And as Whittemore said, "He has a lot of friends on the team because he treats people well. He leads by example."
Grennan also possesses other attributes - all of which played a part in changing Whittemore's initial reservations about recruiting him.
"He kept hitting, hitting, hitting (in his senior year) and we got some good recommendations from our scouts in Las Vegas," Whittemore said. "His work ethic is off the charts. He's a good student. All of those things worked in his favor and we decided that we needed him up here.
"This year he's had a great fall and has proved to be one of our best hitters. As the year's progressed, he's gotten better and better. That 13-game hitting streak - that's in seven-inning ballgames with a wood bat. Sometimes you only get three at-bats. He's increased his power tremendously."
Miller said one reason for Grennan's improvement comes from within.
"Ask anybody in the world, Pat's not happy with his average," Miller said. "He strives to be better. He'll be working till he dies on getting better. Like people found out in Las Vegas and up here, he can smash it (the ball) a bit. He's hitting everything in sight. He swings on the first pitch he can read. He's hitting tons of baseballs hard."
Grennan has also benefited from working with Demosthenes, whom he said the team calls "Demo" because they don't like trying to say his name.
"With him working with me on the inside pitch and keeping my ability to hit the outside pitch, I'm able to hit the ball well to both sides of the field," said Grennan, who added that he doesn't think he's arrived yet. "I'm only hitting .250 (.264, actually). I have a long ways to go. I have to be a bit more consistent. I'm hitting the ball for power more.
"Coach (Whittemore) has me in the 3-hole. It's more of a power spot than putting the ball down the right side of the line sort of thing. My whole high school career I hit it to the right side. Now I'm more of a power hitter - or at least I'm trying to be."
Grennan has also made great strides in the outfield. Although he has only an .865 fielding percentage, he has the confidence of his coaches and teammates.
"He's mainly improved every single part of his game," Miller said. "He's a hundred times better in the outfield now than when he was in high school. Now he's playing in the best juco conference in the nation. He's gone from a guy who struggled in the outfield in high school to a college outfielder."

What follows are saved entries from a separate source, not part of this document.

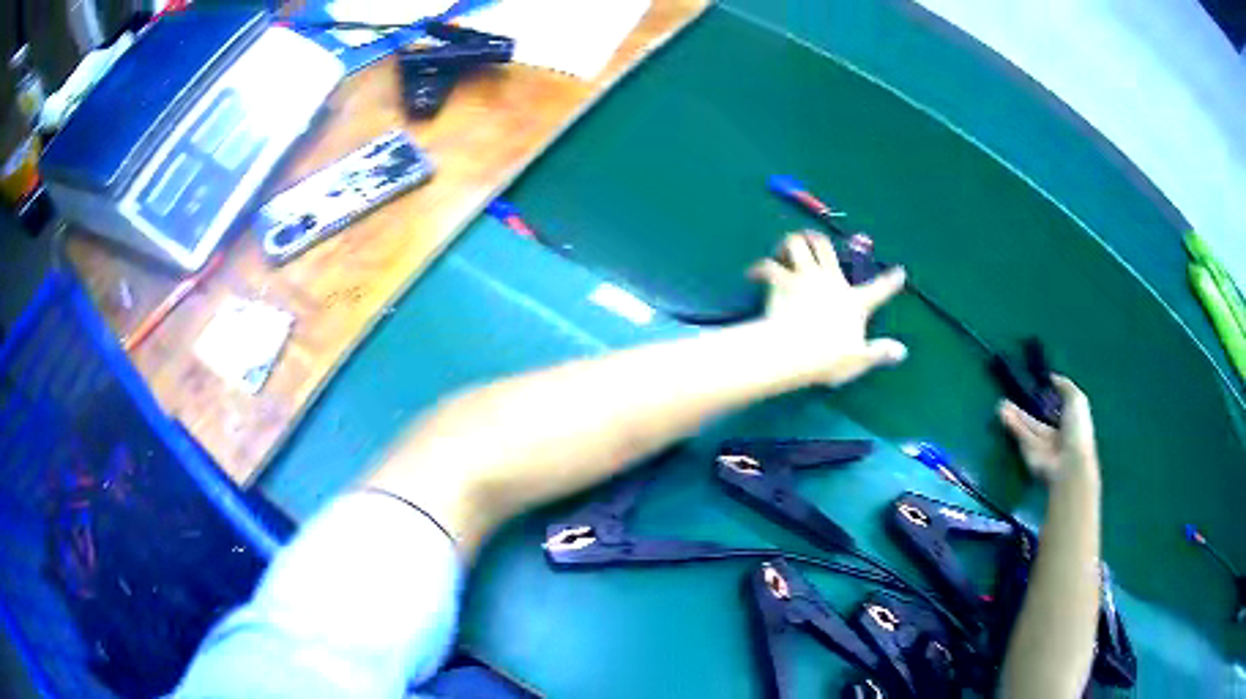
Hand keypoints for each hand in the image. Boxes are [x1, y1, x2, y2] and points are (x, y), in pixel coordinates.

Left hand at [749, 231, 907, 386]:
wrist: (796, 350)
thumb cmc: (829, 357)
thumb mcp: (859, 359)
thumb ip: (879, 352)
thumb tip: (901, 352)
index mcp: (854, 301)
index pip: (879, 290)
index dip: (891, 282)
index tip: (899, 271)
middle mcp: (831, 281)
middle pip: (825, 247)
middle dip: (817, 240)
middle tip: (811, 241)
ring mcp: (805, 278)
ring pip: (796, 244)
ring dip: (789, 243)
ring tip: (783, 249)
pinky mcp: (780, 282)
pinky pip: (767, 266)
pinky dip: (758, 269)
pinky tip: (753, 274)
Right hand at [998, 376, 1098, 485]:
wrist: (1068, 463)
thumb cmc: (1077, 429)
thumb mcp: (1077, 400)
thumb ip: (1064, 386)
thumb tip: (1052, 377)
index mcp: (1069, 422)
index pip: (1055, 410)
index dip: (1046, 399)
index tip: (1035, 387)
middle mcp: (1053, 434)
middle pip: (1037, 420)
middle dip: (1025, 408)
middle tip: (1012, 394)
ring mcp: (1040, 445)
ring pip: (1025, 427)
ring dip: (1014, 415)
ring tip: (1001, 403)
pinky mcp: (1028, 452)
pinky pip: (1019, 436)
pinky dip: (1011, 425)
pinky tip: (1002, 413)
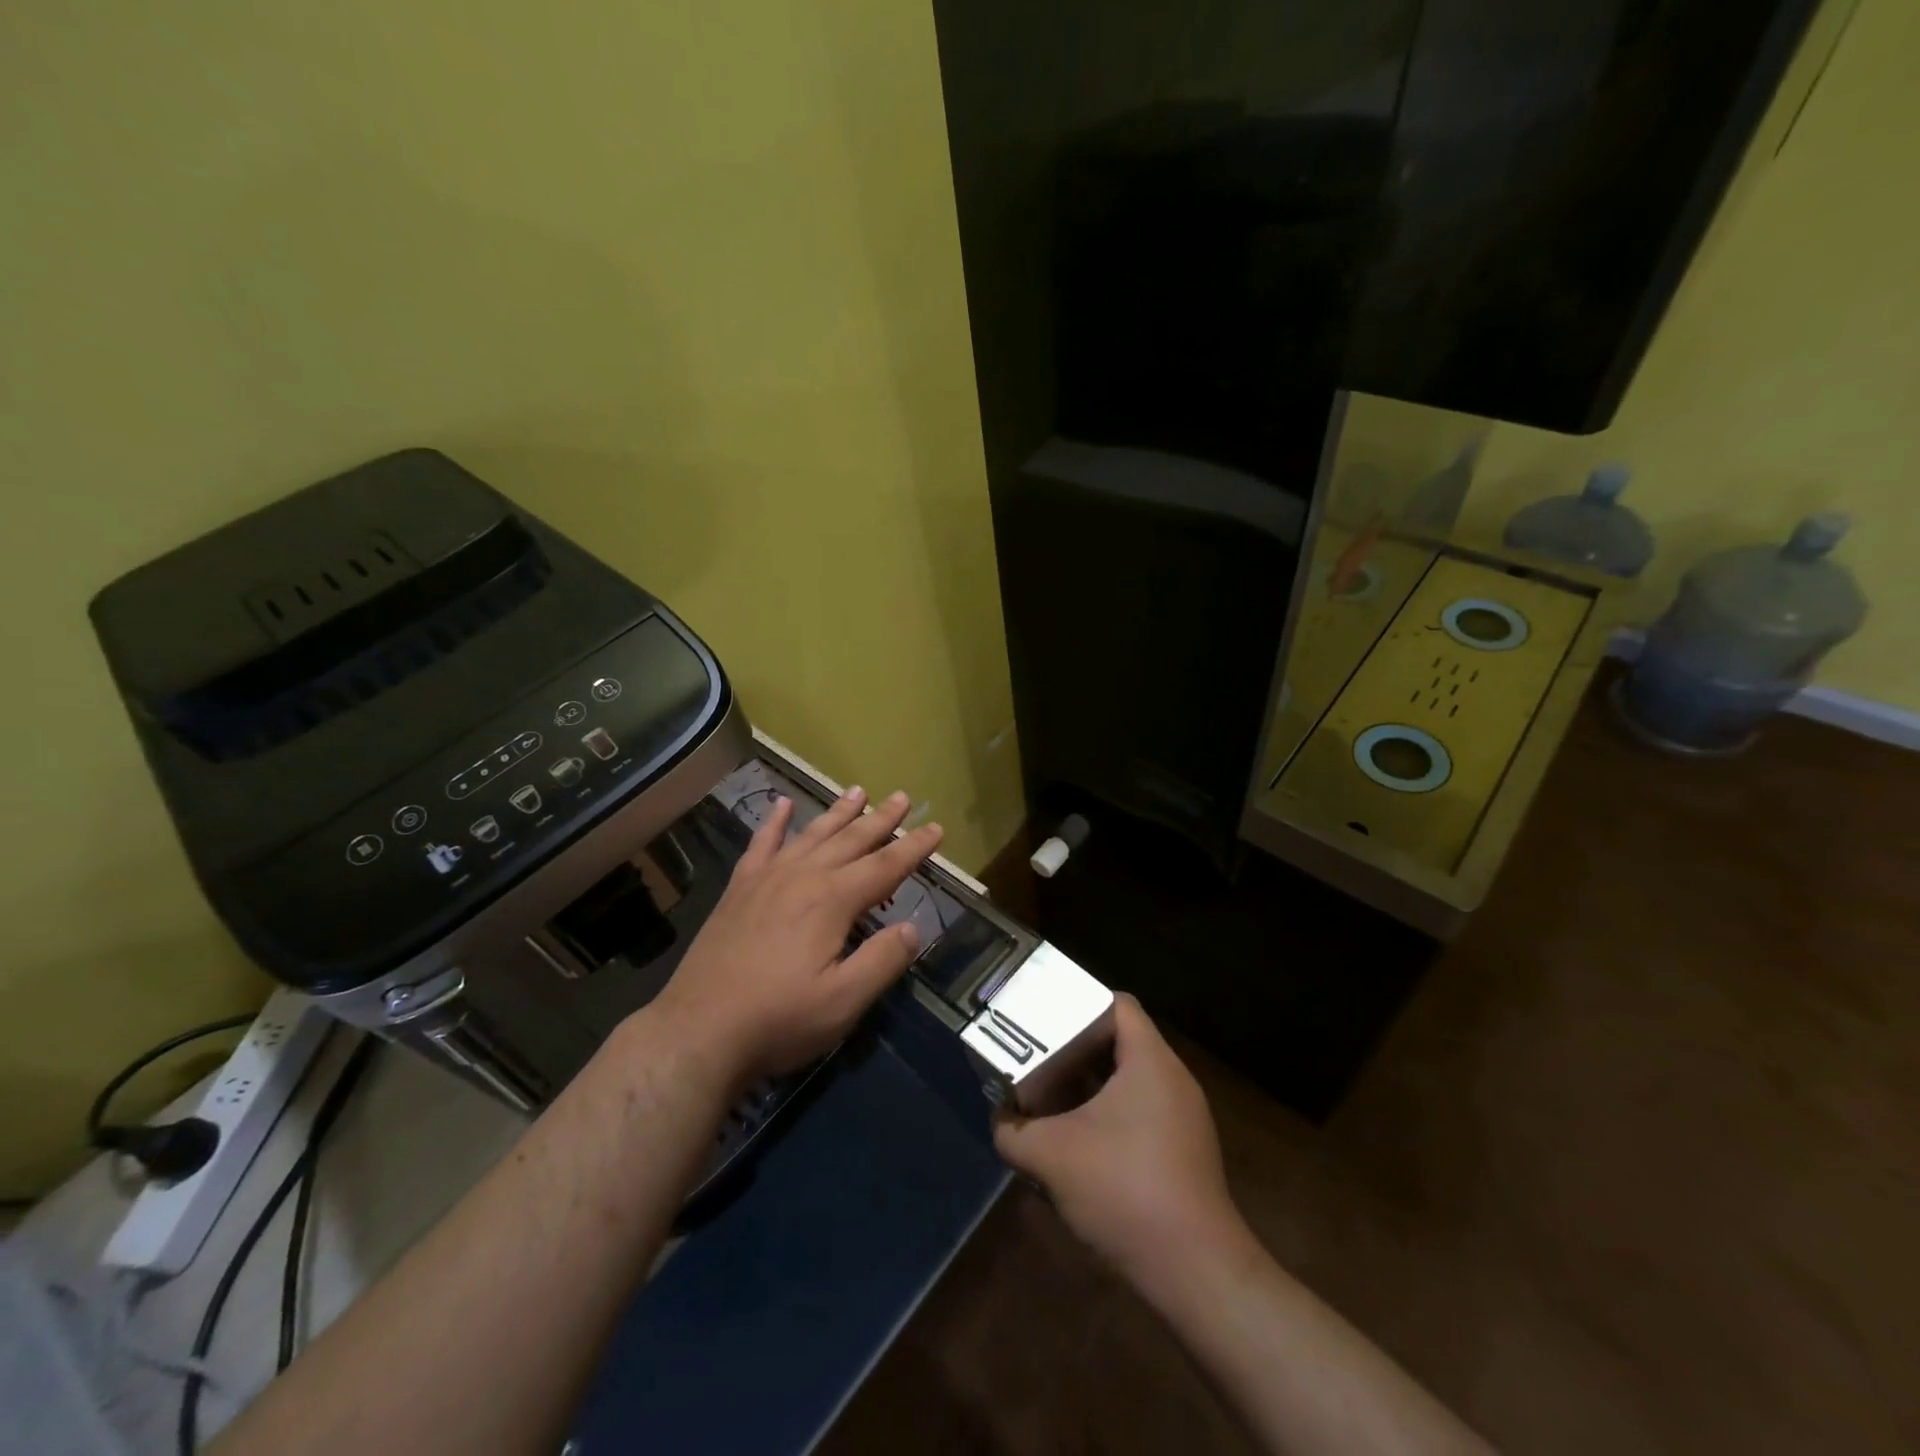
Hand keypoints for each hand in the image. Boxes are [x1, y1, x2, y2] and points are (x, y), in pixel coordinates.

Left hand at [649, 786, 942, 1084]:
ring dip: (837, 813)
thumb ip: (883, 960)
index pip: (885, 866)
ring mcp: (766, 880)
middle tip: (902, 797)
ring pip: (811, 835)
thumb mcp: (844, 1001)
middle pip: (850, 840)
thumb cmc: (778, 1019)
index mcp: (832, 901)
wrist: (698, 1031)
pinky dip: (774, 823)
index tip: (936, 828)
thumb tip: (914, 928)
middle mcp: (802, 877)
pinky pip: (761, 845)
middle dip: (880, 819)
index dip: (913, 848)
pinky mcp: (739, 890)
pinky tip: (782, 805)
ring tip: (856, 791)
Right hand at [993, 994, 1242, 1285]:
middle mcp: (1173, 1079)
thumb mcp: (1051, 1157)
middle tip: (1038, 1056)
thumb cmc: (1124, 1191)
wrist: (1195, 1272)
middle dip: (1076, 1046)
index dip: (1079, 1002)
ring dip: (1091, 1084)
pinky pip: (1142, 1110)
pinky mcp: (1186, 1150)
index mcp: (1150, 1060)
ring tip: (1051, 1096)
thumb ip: (1013, 1133)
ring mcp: (1184, 1116)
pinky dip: (1110, 1113)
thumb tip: (999, 1121)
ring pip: (1130, 1079)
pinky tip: (1081, 1141)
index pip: (1117, 1004)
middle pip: (1121, 1040)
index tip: (1045, 1018)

"He's a very good outfielder," Whittemore said. "He has a good jump and runs balls down. He's an above average outfielder. He's quiet on the baseball field, but he's definitely one of the two or three hardest workers on the team. Every day in practice we can count on him to give outstanding effort."
Fo r Grennan, it's all about the team - on and off the field.
"I like hanging out with guys - we'll go out and eat sushi every once in a while," he said. "I'd describe myself as the best team player I can be, basically. I work hard to make me and my team better."
Grennan, who describes his musical tastes as country and rock 'n' roll, said his favorite song is "What Hurts the Most," by Rascal Flatts.
"It calms me down. I listen to it before every game," he said. "I have my iPod on my head, my headphones, before every game."
Grennan said he hopes to become a veterinarian ("I've always loved animals,") he said. ("I want to help them out.") and play in the World Series - the College World Series, in Omaha, Neb., that is.
"As a hitter, he's definitely a D-I hitter," Demosthenes said. "He definitely has to get a little better with his arm strength (in the outfield). That's all he's lacking to be a D-I player. With his work ethic, there's not going to be much to hold him back from achieving his goals. Our goal as a coaching staff is in helping to do that."
Go ahead and call Grennan an underdog. In fact, call the Wildcats underdogs. The fact of the matter is he and the team will be gunning to knock off Dixie State for first place in the SWAC at 1 p.m. Friday and noon Saturday at Ron McNutt Field at Carson High School.
"I don't see a reason why can't win three or more games - especially at home," Grennan said.
And why not? Not many people expected Grennan or the Wildcats to be where they are now anyway.
WNCC split its series (2-2) with Dixie State, in St. George, Utah.